> [GOAL OF THE EXERCISE]:
With both ends included, repeat exactly the lines of the entries below from the one containing "focal_35mm: 14" down to the one containing "focal_35mm: 151", and no others.

───

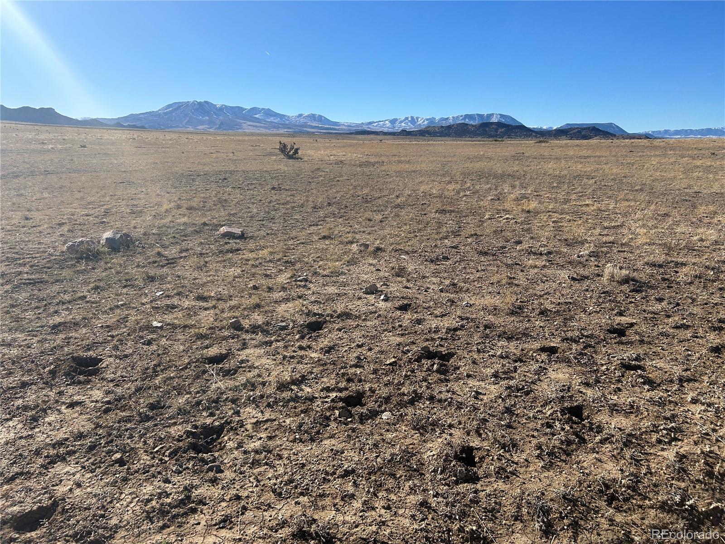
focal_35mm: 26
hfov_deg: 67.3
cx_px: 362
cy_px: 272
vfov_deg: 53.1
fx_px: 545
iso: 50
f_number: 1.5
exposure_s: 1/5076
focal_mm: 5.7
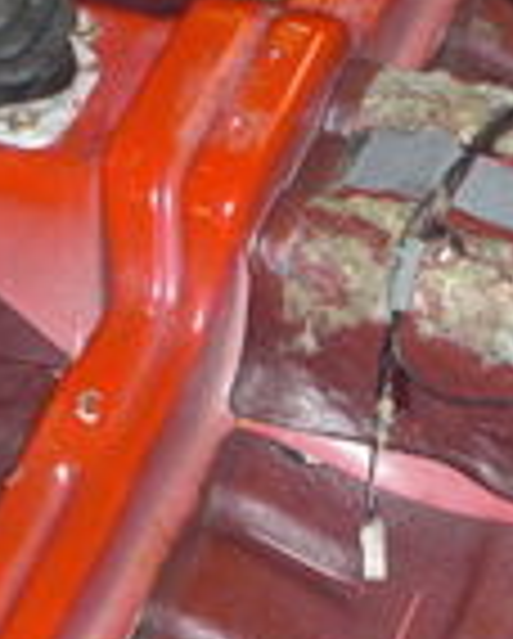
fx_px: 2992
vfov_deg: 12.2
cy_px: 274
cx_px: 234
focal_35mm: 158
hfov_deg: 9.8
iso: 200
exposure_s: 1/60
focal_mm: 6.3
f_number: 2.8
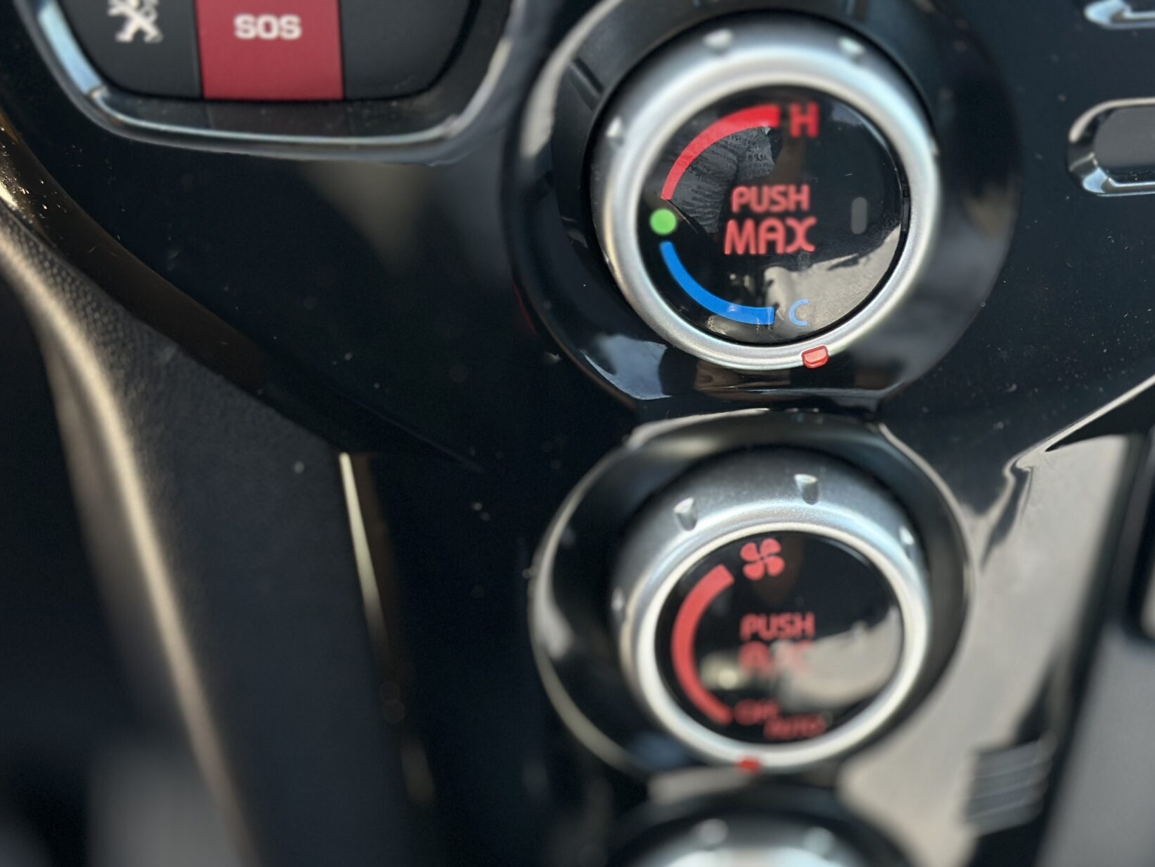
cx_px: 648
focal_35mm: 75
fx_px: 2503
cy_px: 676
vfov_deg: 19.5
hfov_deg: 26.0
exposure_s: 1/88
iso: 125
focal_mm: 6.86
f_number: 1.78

───

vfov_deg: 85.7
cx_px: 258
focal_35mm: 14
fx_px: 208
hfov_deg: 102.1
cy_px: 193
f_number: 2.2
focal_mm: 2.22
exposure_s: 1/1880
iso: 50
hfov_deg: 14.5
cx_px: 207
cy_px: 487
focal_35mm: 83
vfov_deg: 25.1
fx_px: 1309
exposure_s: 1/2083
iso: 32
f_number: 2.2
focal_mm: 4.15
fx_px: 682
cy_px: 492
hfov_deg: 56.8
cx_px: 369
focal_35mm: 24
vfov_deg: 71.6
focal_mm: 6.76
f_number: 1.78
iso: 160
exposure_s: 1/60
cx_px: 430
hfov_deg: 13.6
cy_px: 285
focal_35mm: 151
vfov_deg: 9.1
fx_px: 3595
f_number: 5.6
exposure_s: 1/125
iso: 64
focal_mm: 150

───

> [ANSWER AREA]:
focal_35mm: 14
fx_px: 208
hfov_deg: 102.1
cy_px: 193
f_number: 2.2
focal_mm: 2.22
exposure_s: 1/1880
iso: 50
hfov_deg: 14.5
cx_px: 207
cy_px: 487
focal_35mm: 83
vfov_deg: 25.1
fx_px: 1309
exposure_s: 1/2083
iso: 32
f_number: 2.2
focal_mm: 4.15
fx_px: 682
cy_px: 492
hfov_deg: 56.8
cx_px: 369
focal_35mm: 24
vfov_deg: 71.6
focal_mm: 6.76
f_number: 1.78
iso: 160
exposure_s: 1/60
cx_px: 430
hfov_deg: 13.6
cy_px: 285
focal_35mm: 151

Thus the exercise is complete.